Keep the solution runnable with spaCy version 3.x or later.
Hint 1
Hint 2
Hint 3
Solution
NLP
import spacy
from spacy.tokenizer import Tokenizer
from spacy.util import compile_infix_regex

# Load the English model
nlp = spacy.load('en_core_web_sm')

# Customize tokenizer to keep contractions as single tokens
# Define special cases for contractions
special_cases = {"I'm": [{"ORTH": "I'm"}], "don't": [{"ORTH": "don't"}], "can't": [{"ORTH": "can't"}]}

# Create a new tokenizer with the special cases
prefix_re = spacy.util.compile_prefix_regex(nlp.Defaults.prefixes)
suffix_re = spacy.util.compile_suffix_regex(nlp.Defaults.suffixes)
infix_re = compile_infix_regex([r'(?<=[0-9])[+\-*/](?=[0-9-])'])  # Simplify infix rules to avoid splitting contractions

def custom_tokenizer(nlp):
    tokenizer = Tokenizer(
        nlp.vocab,
        rules=special_cases,
        prefix_search=prefix_re.search,
        suffix_search=suffix_re.search,
        infix_finditer=infix_re.finditer,
        token_match=None,
        url_match=None
    )
    return tokenizer

nlp.tokenizer = custom_tokenizer(nlp)

# Test the tokenizer
text = "I'm learning spaCy!
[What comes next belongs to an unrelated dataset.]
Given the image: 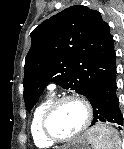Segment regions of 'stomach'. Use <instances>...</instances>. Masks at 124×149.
I'll return each mask as SVG.
<instances>
[{"label":"stomach","mask_w":124,"mask_h":149,"mask_svg":"<svg viewBox=\"0 0 124 149\" xmlns=\"http://www.w3.org/2000/svg\"><path fill=\"white\" fill-rule=\"evenodd\" d=\"M103 125H97L96 127L89 130L85 135H83L79 140L76 142L68 145L64 149H89L87 148L90 142V137L93 136L96 133L97 127H102Z\"/></svg>","instance_id":"stomach-1"}]
</instances>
Don't you like it?"
doc = nlp(text)
tokens = [token.text for token in doc]
print(tokens)
Added special cases for common contractions to keep them as single tokens.
Customized the tokenizer by creating a new Tokenizer instance with these special cases.
Simplified infix regex to avoid splitting contractions at apostrophes.
Replaced the default tokenizer with the customized one in the spaCy pipeline.
Results Interpretation

Before: ['I', "'", 'm', 'learning', 'spaCy', '!']
After: ['I'm', 'learning', 'spaCy', '!']

Customizing spaCy's tokenizer with special cases allows you to control how text is split into tokens, which is important for handling contractions and punctuation correctly.
Bonus Experiment
Try customizing the tokenizer to merge multi-word expressions like 'New York' into single tokens.
💡 Hint
Use spaCy's PhraseMatcher or add special cases for multi-word expressions to the tokenizer.